TASK DATA:
━━━━
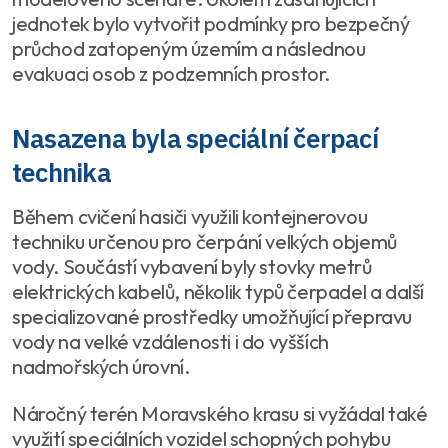
jednotek bylo vytvořit podmínky pro bezpečný
průchod zatopeným územím a následnou
evakuaci osob z podzemních prostor.
Nasazena byla speciální čerpací
technika
Během cvičení hasiči využili kontejnerovou
techniku určenou pro čerpání velkých objemů
vody. Součástí vybavení byly stovky metrů
elektrických kabelů, několik typů čerpadel a další
specializované prostředky umožňující přepravu
vody na velké vzdálenosti i do vyšších
nadmořských úrovní.
Náročný terén Moravského krasu si vyžádal také
využití speciálních vozidel schopných pohybu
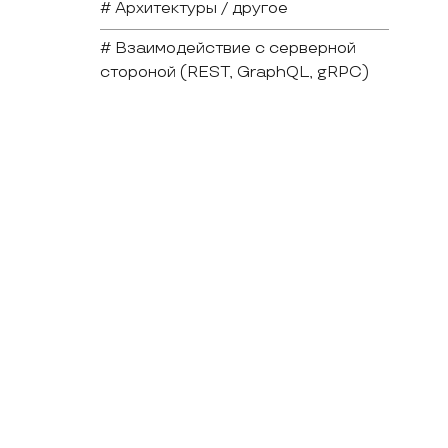
# Архитектуры / другое
# Взаимодействие с серверной
стороной (REST, GraphQL, gRPC)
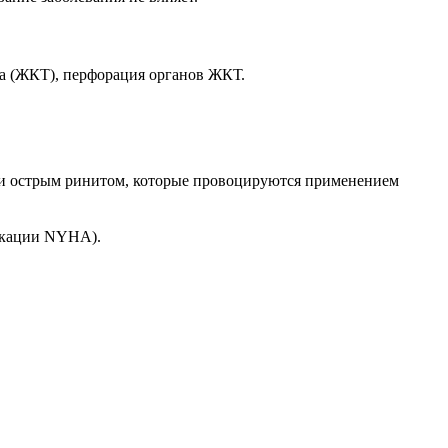
а (ЖКТ), перфорация органов ЖКТ.
ли острым ринитом, которые провоцируются применением
фикации NYHA).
━━━━
WORK ORDER:
Display each line of the data above that contains the string "vody". Matches must be case-sensitive.

SOLUTION TO THE PROBLEM:
vody. Součástí vybavení byly stovky metrů
vody na velké vzdálenosti i do vyšších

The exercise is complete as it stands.